Problem - Whenever "depth" appears in a line, please copy that line from the data.

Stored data

=======

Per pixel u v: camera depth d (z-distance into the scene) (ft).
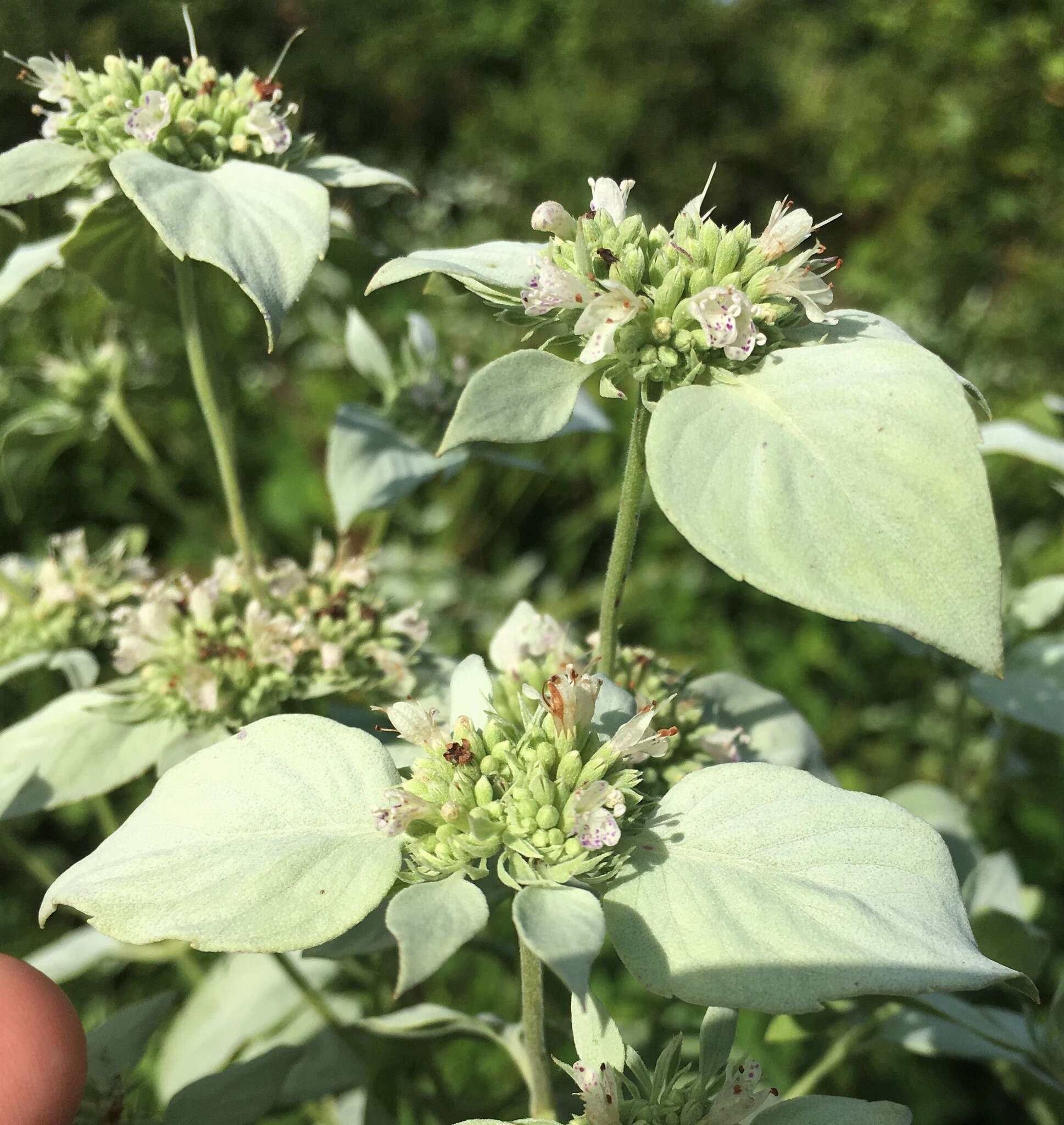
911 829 0.31
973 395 0.35
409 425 0.68
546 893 0.30
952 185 2.48
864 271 2.33
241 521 0.56
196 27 2.62
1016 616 0.70
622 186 0.40
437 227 2.07
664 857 0.32
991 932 0.54
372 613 0.56
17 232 0.61
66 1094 0.38
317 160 0.53
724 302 0.35
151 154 0.45
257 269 0.41
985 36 2.56
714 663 1.29
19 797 0.50
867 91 2.79
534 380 0.34
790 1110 0.35
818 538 0.29
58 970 0.68
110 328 0.73
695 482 0.30
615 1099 0.34
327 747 0.35
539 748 0.34
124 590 0.65
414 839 0.33
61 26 2.30
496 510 1.50
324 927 0.30
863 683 1.30
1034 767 0.85
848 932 0.29
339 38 2.98
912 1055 0.90
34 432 0.75
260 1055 0.49
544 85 2.98
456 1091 0.82
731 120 3.08
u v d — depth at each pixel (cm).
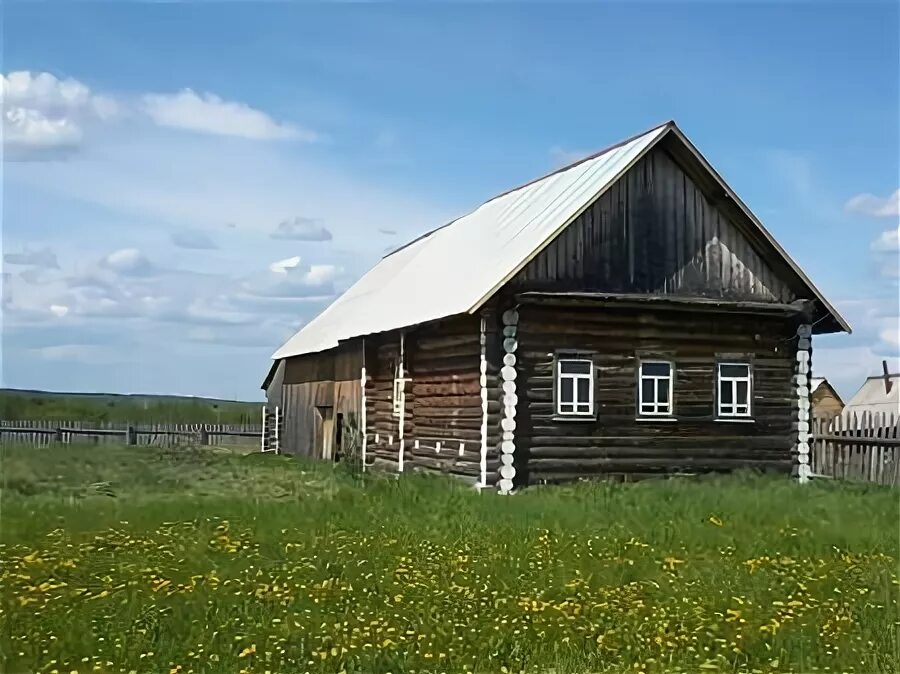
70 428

=======

Result of the task -
Per pixel u v: camera depth d (z-distance into the scene) (ft).
u v d — depth at each pixel (cm).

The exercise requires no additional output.